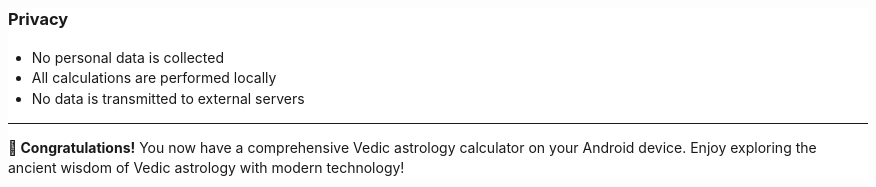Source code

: ### Privacy
- No personal data is collected
- All calculations are performed locally
- No data is transmitted to external servers

---

**🎉 Congratulations!** You now have a comprehensive Vedic astrology calculator on your Android device. Enjoy exploring the ancient wisdom of Vedic astrology with modern technology!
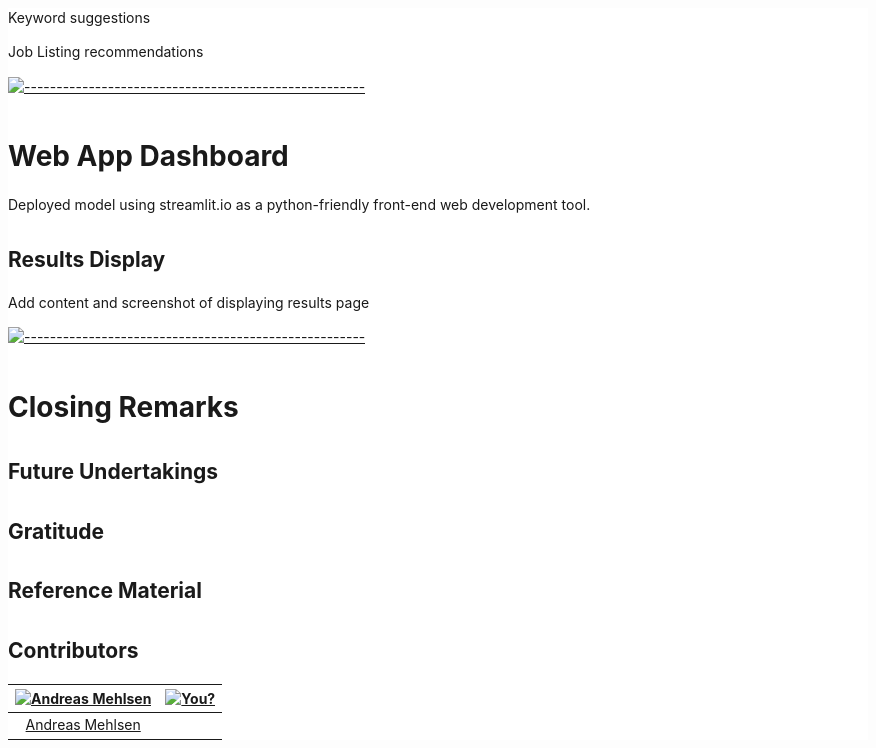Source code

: Keyword suggestions

Job Listing recommendations


[![-----------------------------------------------------](https://raw.githubusercontent.com/andreasbm/readme/master/assets/lines/colored.png)](#table-of-contents)

# Web App Dashboard 

Deployed model using streamlit.io as a python-friendly front-end web development tool. 


## Results Display

Add content and screenshot of displaying results page

[![-----------------------------------------------------](https://raw.githubusercontent.com/andreasbm/readme/master/assets/lines/colored.png)](#table-of-contents)


# Closing Remarks



## Future Undertakings



## Gratitude 

## Reference Material

## Contributors

| [<img alt="Andreas Mehlsen" src="https://avatars1.githubusercontent.com/u/6267397?s=460&v=4" width="100">](https://twitter.com/andreasmehlsen) | [<img alt="You?" src="https://joeschmoe.io/api/v1/random" width="100">](https://github.com/andreasbm/readme/blob/master/CONTRIBUTING.md) |
|:--------------------------------------------------:|:--------------------------------------------------:|
| [Andreas Mehlsen](https://twitter.com/andreasmehlsen)

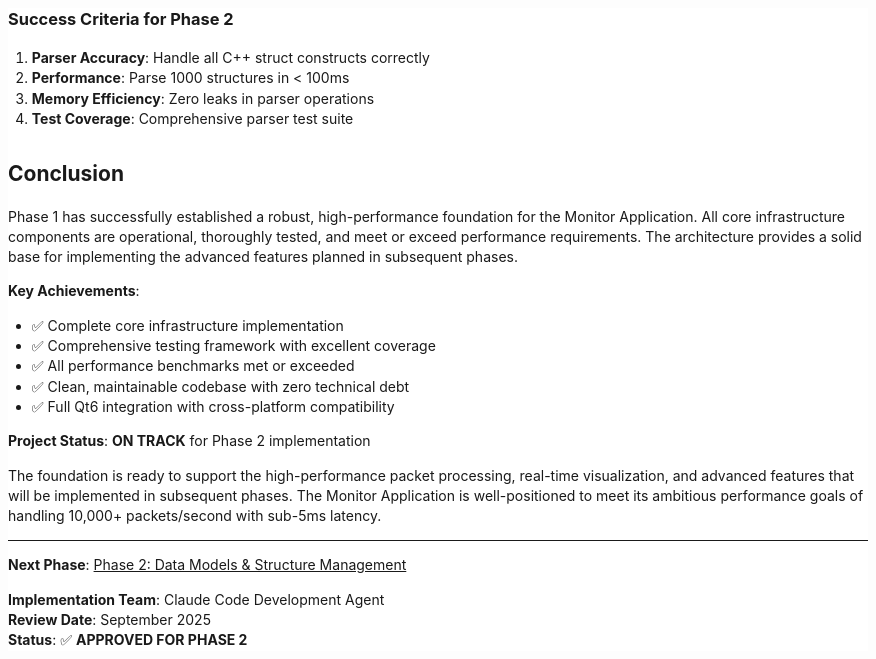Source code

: ### Success Criteria for Phase 2
1. **Parser Accuracy**: Handle all C++ struct constructs correctly
2. **Performance**: Parse 1000 structures in < 100ms
3. **Memory Efficiency**: Zero leaks in parser operations
4. **Test Coverage**: Comprehensive parser test suite

## Conclusion

Phase 1 has successfully established a robust, high-performance foundation for the Monitor Application. All core infrastructure components are operational, thoroughly tested, and meet or exceed performance requirements. The architecture provides a solid base for implementing the advanced features planned in subsequent phases.

**Key Achievements**:
- ✅ Complete core infrastructure implementation
- ✅ Comprehensive testing framework with excellent coverage
- ✅ All performance benchmarks met or exceeded
- ✅ Clean, maintainable codebase with zero technical debt
- ✅ Full Qt6 integration with cross-platform compatibility

**Project Status**: **ON TRACK** for Phase 2 implementation

The foundation is ready to support the high-performance packet processing, real-time visualization, and advanced features that will be implemented in subsequent phases. The Monitor Application is well-positioned to meet its ambitious performance goals of handling 10,000+ packets/second with sub-5ms latency.

---

**Next Phase**: [Phase 2: Data Models & Structure Management](../docs/ROADMAP.md#phase-2-data-models--structure-management)

**Implementation Team**: Claude Code Development Agent  
**Review Date**: September 2025  
**Status**: ✅ **APPROVED FOR PHASE 2**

◆ ◆ ◆

## Task item
Answer with one number only: how many lines in the listing include "twitter".

## Solution to this task
2